The worldwide capacity of distributed energy storage systems is expected to increase nearly 10-fold over the next 3 years, according to a new report from Navigant Research, which analyzed the global market for distributed energy storage systems through 2024.

Source: cleantechnica.com

>” […] The primary conclusion of the report is that distributed storage is one of the fastest-growing markets for energy storage globally, thanks to the focus of rapid innovation and intense competition, causing the market to greatly exceed market expectations.

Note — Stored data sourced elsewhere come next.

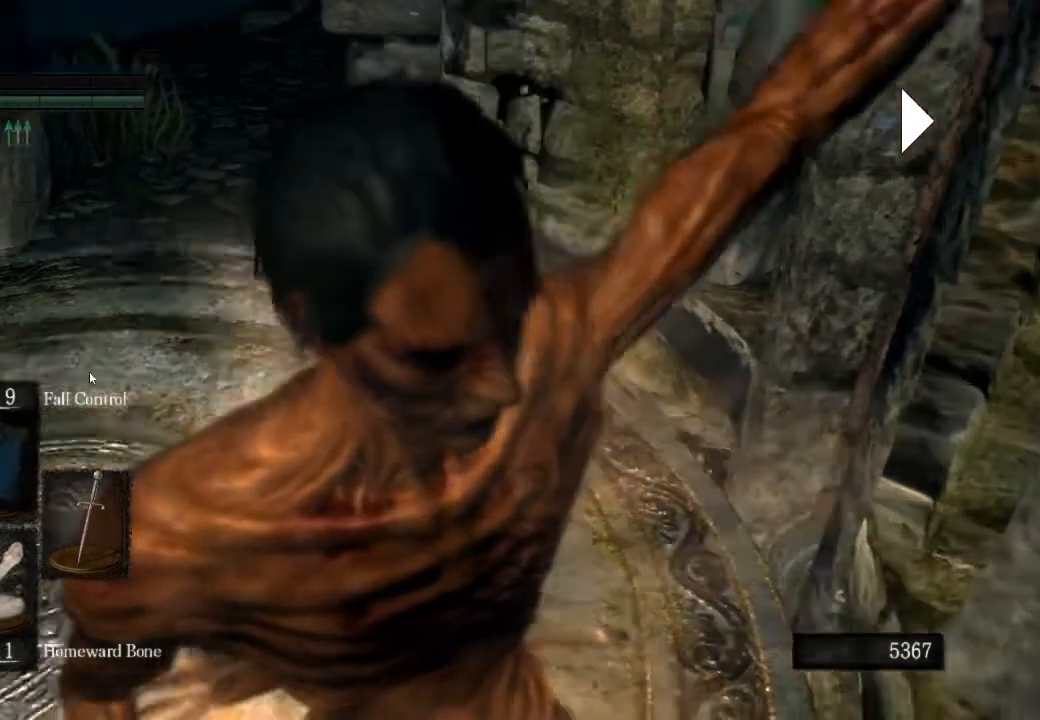
{"buttons": ["CIRCLE"], "left_stick": "up", "right_stick": "down-left", "events": [[67, "left_stick", "up"], [100, "CIRCLE", "down"]]}
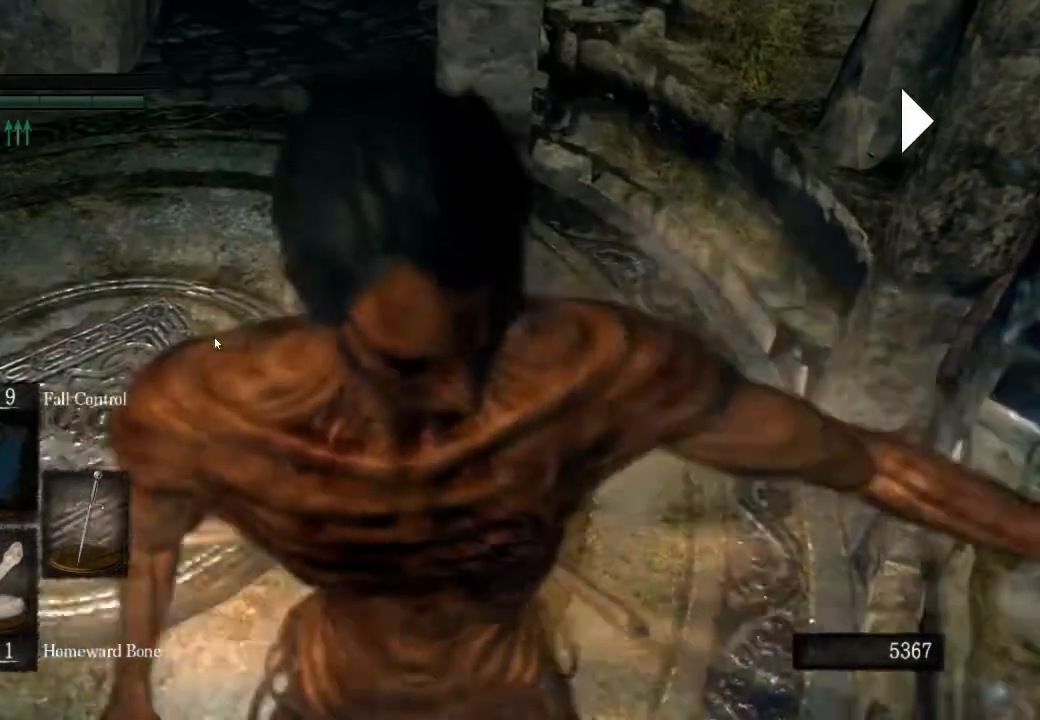
{"buttons": ["CIRCLE"], "left_stick": "up", "right_stick": "down-left", "events": []}
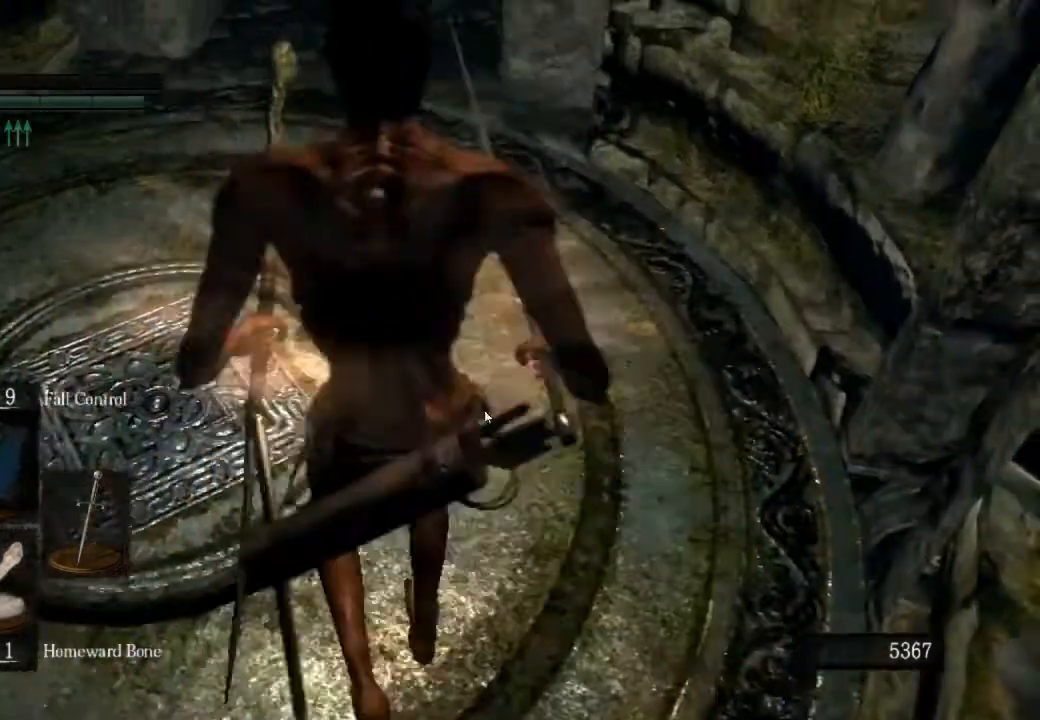
{"buttons": ["CIRCLE"], "left_stick": "down", "right_stick": "center", "events": [[400, "left_stick", "down"], [400, "right_stick", "center"]]}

This growth and subsequent demand has led to grid operators, utilities, and governments looking to encourage storage installations that are physically situated closer to the retail electrical customer.

According to the report from Navigant Research, worldwide capacity of distributed energy storage systems (DESSs) is expected to grow from its current 276 MW, to nearly 2,400 MW in 2018.

“Distributed storage is among the fastest-growing markets for energy storage globally,” says Anissa Dehamna, senior research analyst with Navigant Research. “In particular, residential and commercial energy storage are expected to be the focus of technological advances and market activity in the coming years.” […]

Two specific types of DESS are classified in the report: Community energy storage refers to systems installed at the distribution transformer level; Residential and commercial storage, on the other hand, refer to “two behind-the-meter applications targeted at either homeowners or commercial and industrial customers.” Together, these two technologies include lithium ion (Li-ion), flow batteries, advanced lead-acid, and other next-generation chemistries, such as sodium metal halide, ultracapacitors, and aqueous hybrid ion.

Similarly, the two categories of DESS each have specific market drivers. Community energy storage is being driven by the improved reliability yielded in case of outages, load leveling and peak shifting, and improved power quality. Almost as importantly, community energy storage systems can communicate with a grid operator’s operating system, allowing the operator to mitigate disruptions to the grid.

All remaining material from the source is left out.